● **Текст для чтения**
++++++++++++++++++++
Использовав весь свой запас противомалярийного хлорохинина и сделав все возможное внутри этих душных хижин, переполненных болезнями, Джон приступил к сбору мочи. Еще совсем недавно у шаванте собирали только стрелы. Теперь же, в обмен на рыболовные крючки, нейлоновые лески и батарейки для фонариков мужчины заполняли для нас пластиковые мешочки. Каждые два часа Джон ударял по куску железа, как в гонг, и все мужчины шаванте, еле волоча ноги, приносили мешочки с прозрачной желтой жидкостью. (Вернее, почти все, поскольку некоторые предпочитали пойти порыбачить.) И каждые два часа в нашей душной тесной хижине мы с Джоном сливали их подношения в более вместительные контейнеры, отдельные для каждого мужчины.
Наш мочесборный пункт с каждым заходом становился все грязнее, но необходимость проведения этого исследования была обусловлена следующим интересным обстоятельством. Один обследователь индейцев племени вайана в Суринаме установил, что они в течение суток выделяют с мочой на тридцать — сорок процентов меньше 17-гидроксикортикозостероида (гормона, выход которого увеличивается в стрессовой ситуации), чем отмечалось у группы здоровых взрослых людей в Глазго. Джон Гилбоу хотел установить, справедливо ли это для бразильских индейцев, причем предполагал сравнить данные не с соответствующими показателями для жителей Глазго, находящихся у себя дома, а с данными для англичан, живущих на индейской территории. (Исследования Джона дали неожиданные результаты. Оказалось, что нет существенного различия в уровне содержания этого гормона стресса между индейцами и англичанами, находившимися в Бразилии, но различие существовало между англичанами, которые были у себя дома и которые находились за границей. В Бразилии содержание гормона у них было значительно ниже, чем в суматохе Англии.)
Когда миновали долгие день и ночь, когда прозвучал последний гонг и тридцать литров мочи индейцев шаванте были довольно надежно упакованы в нашей комнате, нам предстояло проделать последнюю и не менее приятную процедуру измерения объема мочи, сданной каждым индейцем, наливая ее по десять кубических сантиметров в пробирку в качестве аликвоты для будущих измерений. Наконец, хотя и не так уж скоро, мы вылили все остальное, и пчелы неистово начали жужжать над столь обильным подношением.
Двадцать два мужчины, которые посещали нашу хижину, были здоровы. Присущая им веселость искажала истинное положение вещей, ибо большинство жителей этой деревни были очень больны. Их одежда состояла из лохмотьев, которые они, видимо, собирали в Шавантине. Ни в одной хижине мы не видели ни луков, ни стрел. Небольшие засеянные участки были очень плохо ухожены, четыре лодки находились в запущенном состоянии, и несомненно, что никто не играл в футбол между столбами, которые Служба защиты индейцев водрузила по обоим концам пыльной площадки. Население, по словам печального резидента, уменьшалось потому, что рождалось очень мало детей. Место было очень тоскливым, и мы наконец покинули этого человека с его пятью ясноглазыми ребятишками. Мы попрощались также с двадцатью двумя индейцами, пообещав им прислать футбольный мяч, хотя Джон при этом заметил: «Бог знает, как это повлияет на их селезенку». Мужчины поблагодарили нас, с силой столкнули нашу лодку в воду и даже назвали нас «рё de macaco». Но пока мы добирались назад до Шавантины, Таитубо, Джон и я говорили о чем угодно, только не об индейской деревне, которую мы только что видели. Большую же часть пути мы задумчиво молчали.
++++++++++++++++++++
● **Задание A**
Определите, соответствуют ли тексту для чтения утверждения (i) Джон ударял по куску железа каждые два часа; (ii) у англичан в Бразилии содержание гормона стресса оказалось выше, чем в Англии; (iii) в хижинах деревни были луки и стрелы. На каждое ответьте «да» или «нет» и приведите решающие слова текста точной цитатой.
● **Задание B**
Перепишите без изменений часть текста для чтения, начав со слов «Использовав весь свой» и закончив словами «для каждого мужчины.».
Записи здесь никак не используются.
++++++++++++++++++++
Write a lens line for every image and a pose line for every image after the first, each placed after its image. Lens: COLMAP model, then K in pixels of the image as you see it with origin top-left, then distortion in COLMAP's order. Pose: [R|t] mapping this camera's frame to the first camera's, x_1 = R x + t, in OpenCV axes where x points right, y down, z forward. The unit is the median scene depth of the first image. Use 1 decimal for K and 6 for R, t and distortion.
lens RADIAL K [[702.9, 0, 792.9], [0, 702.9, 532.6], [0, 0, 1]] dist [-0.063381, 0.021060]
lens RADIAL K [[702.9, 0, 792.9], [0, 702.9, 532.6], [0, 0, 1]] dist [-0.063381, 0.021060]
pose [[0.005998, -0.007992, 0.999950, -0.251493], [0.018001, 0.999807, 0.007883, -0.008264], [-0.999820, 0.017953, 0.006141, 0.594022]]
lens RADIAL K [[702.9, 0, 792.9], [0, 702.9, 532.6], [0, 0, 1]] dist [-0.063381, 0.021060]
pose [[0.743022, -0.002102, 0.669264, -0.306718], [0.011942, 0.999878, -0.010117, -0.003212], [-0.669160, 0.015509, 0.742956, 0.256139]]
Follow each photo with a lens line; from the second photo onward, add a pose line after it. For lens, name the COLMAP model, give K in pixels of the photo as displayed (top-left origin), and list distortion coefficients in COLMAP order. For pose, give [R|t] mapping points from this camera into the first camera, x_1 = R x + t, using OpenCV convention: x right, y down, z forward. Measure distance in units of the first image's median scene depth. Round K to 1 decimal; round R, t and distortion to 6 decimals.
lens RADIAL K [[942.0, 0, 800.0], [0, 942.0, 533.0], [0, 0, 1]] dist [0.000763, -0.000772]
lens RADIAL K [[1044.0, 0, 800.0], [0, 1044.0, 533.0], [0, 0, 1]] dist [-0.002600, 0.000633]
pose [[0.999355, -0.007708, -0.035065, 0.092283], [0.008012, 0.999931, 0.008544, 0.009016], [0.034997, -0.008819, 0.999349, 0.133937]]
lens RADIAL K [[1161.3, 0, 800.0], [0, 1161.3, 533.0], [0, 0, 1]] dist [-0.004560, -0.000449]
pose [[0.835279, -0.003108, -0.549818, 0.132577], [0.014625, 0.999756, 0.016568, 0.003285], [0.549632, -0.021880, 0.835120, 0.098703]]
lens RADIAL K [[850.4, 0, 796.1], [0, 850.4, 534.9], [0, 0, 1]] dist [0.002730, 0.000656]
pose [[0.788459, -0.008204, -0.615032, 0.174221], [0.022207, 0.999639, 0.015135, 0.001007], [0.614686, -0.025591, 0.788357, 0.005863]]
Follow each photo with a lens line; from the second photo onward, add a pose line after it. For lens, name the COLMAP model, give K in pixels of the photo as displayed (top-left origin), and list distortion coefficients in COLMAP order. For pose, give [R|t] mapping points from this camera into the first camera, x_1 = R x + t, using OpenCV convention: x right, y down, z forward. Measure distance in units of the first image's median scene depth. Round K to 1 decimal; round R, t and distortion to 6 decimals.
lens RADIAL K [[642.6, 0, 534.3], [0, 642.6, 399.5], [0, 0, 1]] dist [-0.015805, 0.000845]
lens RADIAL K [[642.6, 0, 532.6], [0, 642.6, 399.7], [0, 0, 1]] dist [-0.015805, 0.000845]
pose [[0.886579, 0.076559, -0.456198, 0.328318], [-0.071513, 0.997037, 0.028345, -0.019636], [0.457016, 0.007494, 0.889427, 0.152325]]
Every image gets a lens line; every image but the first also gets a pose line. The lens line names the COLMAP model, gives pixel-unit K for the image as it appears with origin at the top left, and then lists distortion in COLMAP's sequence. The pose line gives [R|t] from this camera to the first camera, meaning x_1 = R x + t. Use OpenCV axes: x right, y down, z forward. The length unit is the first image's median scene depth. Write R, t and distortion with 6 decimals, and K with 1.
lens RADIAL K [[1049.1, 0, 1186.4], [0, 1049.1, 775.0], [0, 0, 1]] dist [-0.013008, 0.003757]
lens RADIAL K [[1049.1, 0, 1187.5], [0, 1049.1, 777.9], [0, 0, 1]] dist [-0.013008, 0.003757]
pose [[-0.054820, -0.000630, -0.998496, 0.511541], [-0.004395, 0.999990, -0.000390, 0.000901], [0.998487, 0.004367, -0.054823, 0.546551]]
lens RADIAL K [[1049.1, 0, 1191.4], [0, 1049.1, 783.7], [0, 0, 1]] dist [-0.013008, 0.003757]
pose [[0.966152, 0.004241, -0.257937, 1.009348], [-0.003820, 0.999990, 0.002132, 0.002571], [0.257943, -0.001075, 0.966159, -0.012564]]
++++++++++++++++++++
● **Ответ к упражнению A**
(i) Да: «Каждые два часа Джон ударял по куску железа, как в гонг».
(ii) Нет: «В Бразилии содержание гормона у них было значительно ниже, чем в суматохе Англии».
(iii) Нет: «Ни в одной хижине мы не видели ни луков, ни стрел».

● **Ответ к упражнению B**
Использовав весь свой запас противомалярийного хлорохинина и сделав все возможное внутри этих душных хижин, переполненных болезнями, Джон приступил к сбору мочи. Еще совсем недавно у шаванте собирали только стрелы. Теперь же, в обмен на рыболовные крючки, нейлоновые лески и батарейки для фонариков мужчины заполняли для нас пластиковые мешочки. Каждые два часа Джон ударял по куску железа, как в гонг, и все мужчины шаванте, еле волоча ноги, приносили мешочки с прозрачной желтой жидкостью. (Вернее, почти все, поскольку некоторые предпочитали пойти порыбачить.) И каждые два часа в нашей душной тесной хижине мы с Джоном сливали их подношения в более вместительные контейнеры, отдельные для каждого мужчины.